Have these measures effectively eliminated the effects of de facto housing segregation effected first Jim Crow laws, then private restrictive covenants and now by restrictive zoning codes? Or the official Federal denial of GI benefits like government -subsidized FHA mortgages after World war II for Black GI’s that kept Black’s out of Levittown and suburbs like it all over the country for two generations? Has the legal doctrine of “qualified immunity” for police officers who treat Black person’s statistically worse than white persons in terms of traffic stops, stop-and-frisk” laws, and use of deadly force, unless the persons so treated can show that the police action is exactly, precisely the same — detail for detail — as has been held in the past by a final court decision to be unworthy of such immunity? Have they counteracted the effects of elite American higher education — private and public — that demonstrably dedicates far more money, time and effort to recruit and admit rich white applicants than even its most publicized efforts to attract lower-income minorities who have the ability to succeed in college and break through the opportunity and related income disparity that pervades US society?

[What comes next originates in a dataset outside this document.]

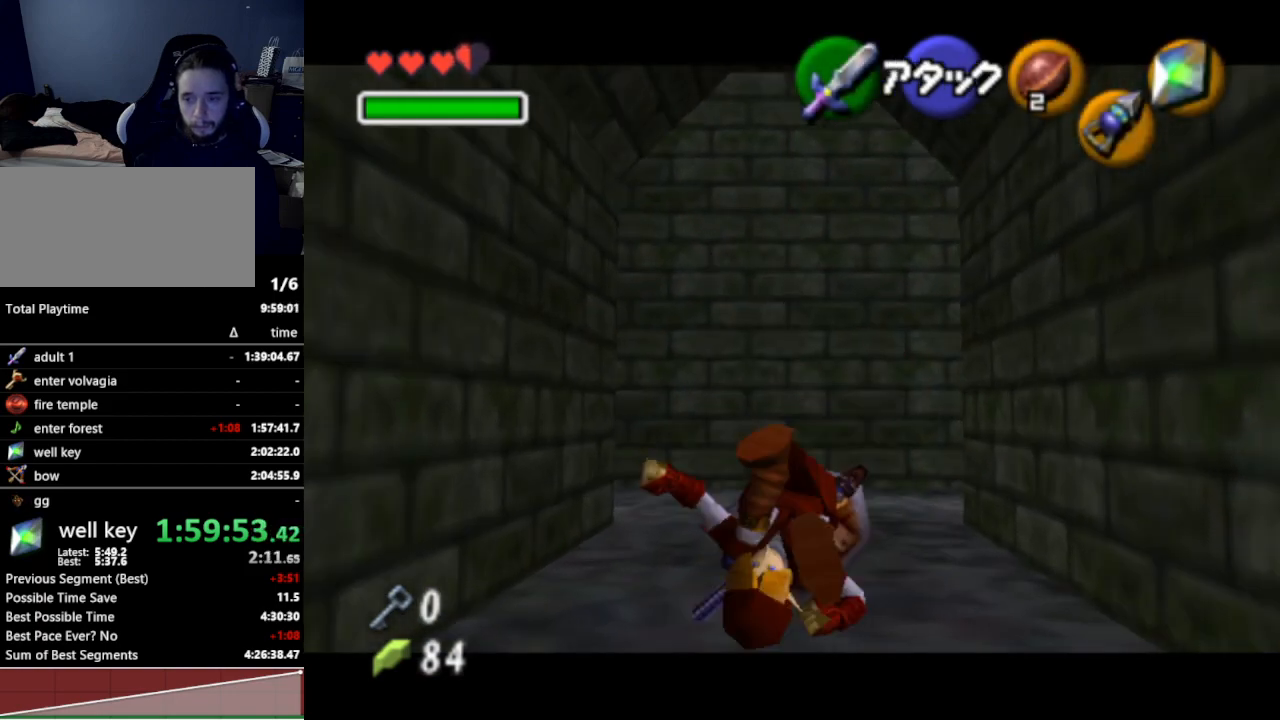
{"buttons": ["L1"], "left_stick": "up", "right_stick": "center", "events": []}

Trying answering these questions after you answer honestly the hypotheticals about the two trials. Then try considering whether you really agree with many critics of CRT who want to burn books that deal with the reality of slavery and its well over-a-century institutional progeny; or who say that Blacks should just be grateful (“Shut up and dribble!) that a (previously) predominantly white Christian society has granted them the freedom to make their own way — and then do a better job of controlling their “own kind” when they get out of line so the police don’t have to take the violent actions that they sometimes must.
The broader “qualified immunity” from confronting the existence of institutional racism that many whites seem to preach and practice actually proves the case that Critical Race Theory advances.